The main limitation of the study is its small sample size. With larger sample sizes, more reliable machine learning based-modeling can be achieved. In addition, we did our analyses based on the final outcome of our cases at the last follow-ups. However, future studies are suggested to predict VUR resolution rates during the follow-up period (e.g. annual resolution rate) and discuss the best time during the follow-up period to refer the child to a urologist. Additionally, the follow-up period for VUR resolution is relatively short, so longer follow-ups are recommended for future research. However, it is worth mentioning that the first year of an infant’s life presents both the highest chance of VUR resolution and the greatest risk of UTIs8. Another limitation is that the data were collected retrospectively from the medical records. Also, some other variables not recorded/reported in this study might have significant impact on outcomes and prediction models.
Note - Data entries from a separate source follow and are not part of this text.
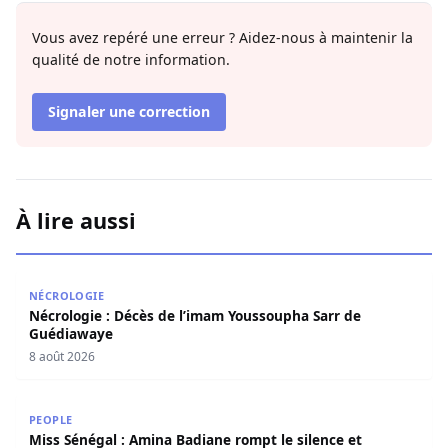
Vous avez repéré une erreur ? Aidez-nous à maintenir la
qualité de notre information.
Signaler une correction
À lire aussi
Nécrologie : Décès de l’imam Youssoupha Sarr de Guédi
NÉCROLOGIE
Nécrologie : Décès de l’imam Youssoupha Sarr de
Guédiawaye
8 août 2026
Miss Sénégal : Amina Badiane rompt le silence et annon
PEOPLE
Miss Sénégal : Amina Badiane rompt le silence et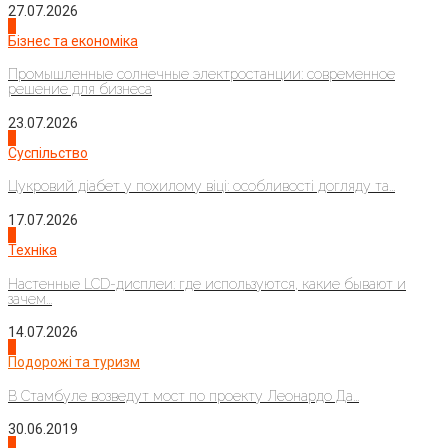
27.07.2026
2
Бізнес та економіка
Промышленные солнечные электростанции: современное
решение для бизнеса
23.07.2026
3
Суспільство
Цукровий діабет у похилому віці: особливості догляду та...
17.07.2026
4
Техніка
Настенные LCD-дисплеи: где используются, какие бывают и
зачем...
14.07.2026
1
Подорожі та туризм
В Стамбуле возведут мост по проекту Леонардо Да...
30.06.2019
2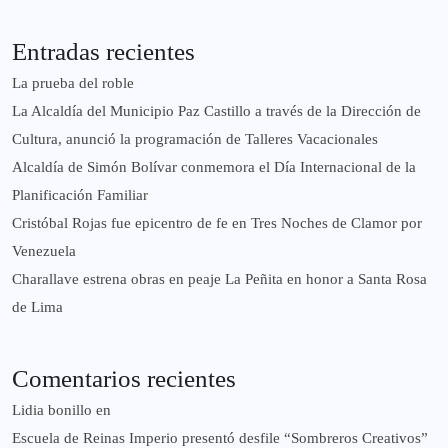
Entradas recientes
La prueba del roble
La Alcaldía del Municipio Paz Castillo a través de la Dirección de
Cultura, anunció la programación de Talleres Vacacionales
Alcaldía de Simón Bolívar conmemora el Día Internacional de la
Planificación Familiar
Cristóbal Rojas fue epicentro de fe en Tres Noches de Clamor por
Venezuela
Charallave estrena obras en peaje La Peñita en honor a Santa Rosa
de Lima
Comentarios recientes
Lidia bonillo
en
Escuela de Reinas Imperio presentó desfile “Sombreros Creativos”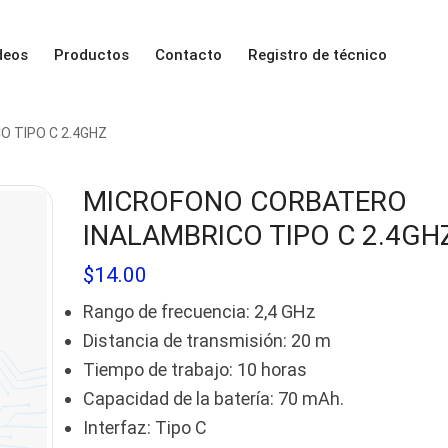
deos
Productos
Contacto
Registro de técnico
 TIPO C 2.4GHZ
MICROFONO CORBATERO
INALAMBRICO TIPO C 2.4GH
$
14.00
Rango de frecuencia: 2,4 GHz
Distancia de transmisión: 20 m
Tiempo de trabajo: 10 horas
Capacidad de la batería: 70 mAh.
Interfaz: Tipo C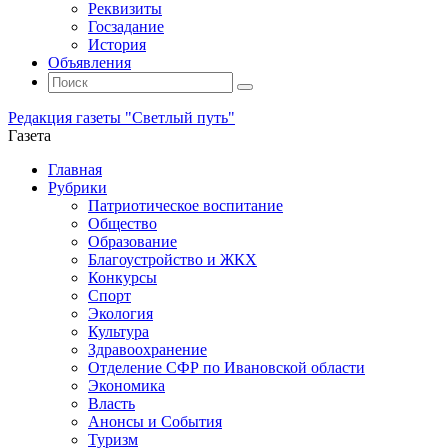
Реквизиты
Госзадание
История
Объявления
Поиск
Искать:
Поиск
Редакция газеты "Светлый путь"
Газета
Промотать
Главная
к
Рубрики
содержимому
Патриотическое воспитание
Общество
Образование
Благоустройство и ЖКХ
Конкурсы
Спорт
Экология
Культура
Здравоохранение
Отделение СФР по Ивановской области
Экономика
Власть
Анонсы и События
Туризм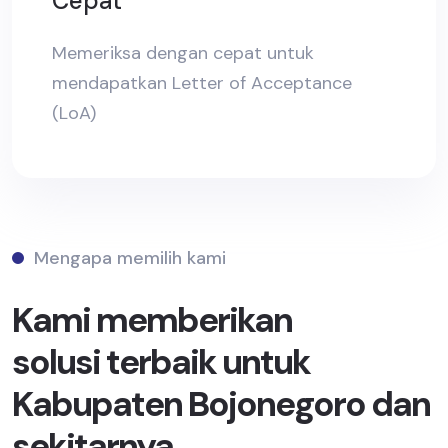
Cepat
Memeriksa dengan cepat untuk
mendapatkan Letter of Acceptance
(LoA)
Mengapa memilih kami
Kami memberikan
solusi terbaik untuk
Kabupaten Bojonegoro dan
sekitarnya.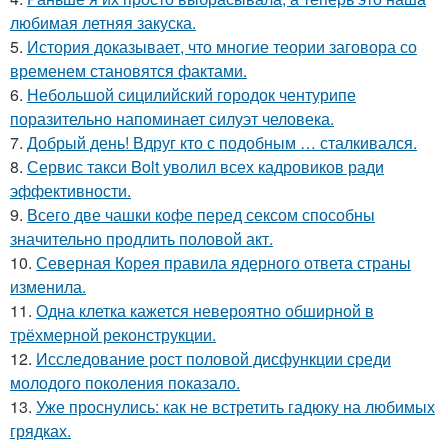
любимая летняя закуска.
5.
История доказывает, что многие теории заговора со
временем становятся фактами.
6.
Небольшой сицилийский городок чентурипе
поразительно напоминает силуэт человека.
7.
Добрый день! Вдруг кто с подобным … сталкивался.
8.
Сервис такси Bolt уволил всех кадровиков ради
эффективности.
9.
Всего две чашки кофе перед сексом способны
значительно продлить половой акт.
10.
Северная Корея правила ядерного ответа страны
изменила.
11.
Одна клетка кажется невероятно обширной в
трёхмерной реконструкции.
12.
Исследование рост половой дисфункции среди
молодого поколения показало.
13.
Уже проснулись: как не встретить гадюку на любимых
грядках.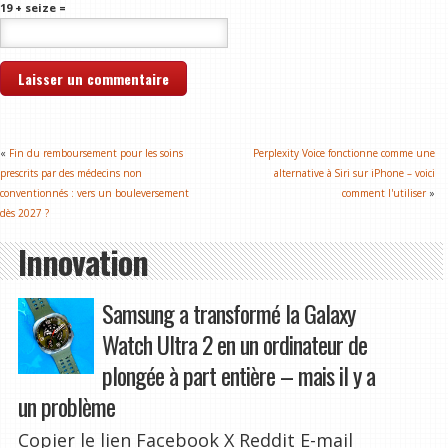
19 + seize =
«
Fin du remboursement pour les soins
Perplexity Voice fonctionne comme une
prescrits par des médecins non
alternative à Siri sur iPhone – voici
conventionnés : vers un bouleversement
comment l'utiliser
»
dès 2027 ?
Innovation
Samsung a transformé la Galaxy
Watch Ultra 2 en un ordinateur de
plongée à part entière – mais il y a
un problème
Copier le lien Facebook X Reddit E-mail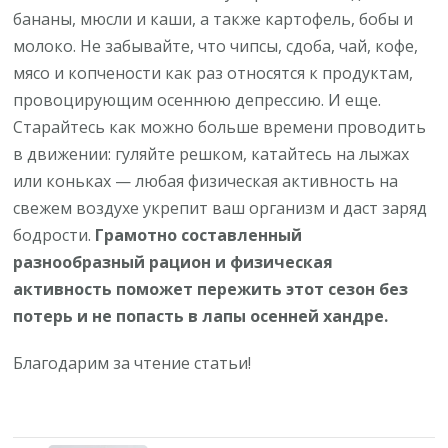
бананы, мюсли и каши, а также картофель, бобы и
молоко. Не забывайте, что чипсы, сдоба, чай, кофе,
мясо и копчености как раз относятся к продуктам,
провоцирующим осеннюю депрессию. И еще.
Старайтесь как можно больше времени проводить
в движении: гуляйте решком, катайтесь на лыжах
или коньках — любая физическая активность на
свежем воздухе укрепит ваш организм и даст заряд
бодрости.
Грамотно составленный
разнообразный рацион и физическая
активность поможет пережить этот сезон без
потерь и не попасть в лапы осенней хандре.
Благодарим за чтение статьи!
For instance, distal ureteral diameter was not recorded in this study, which had significant predictive value in previous studies17,18. Besides, bladder dysfunction was only defined in patients with urodynamic studies, which may cause underestimation of this condition compared to the literature.

Conclusions

Renal scarring and bladder dysfunction should be considered important predictors of breakthrough fUTI and/or renal scarring and VUR persistence, respectively, when the patient is receiving CAP. Therefore, referring these patients to a urologist for surgical intervention is suggested at first visits by pediatricians/nephrologists. Our outcomes demonstrated that these high-risk patients benefited from endoscopic injection of Dx/HA. Also, our analyses showed that for both breakthrough fUTI and/or renal scarring and VUR persistence, random forest was the best prediction model.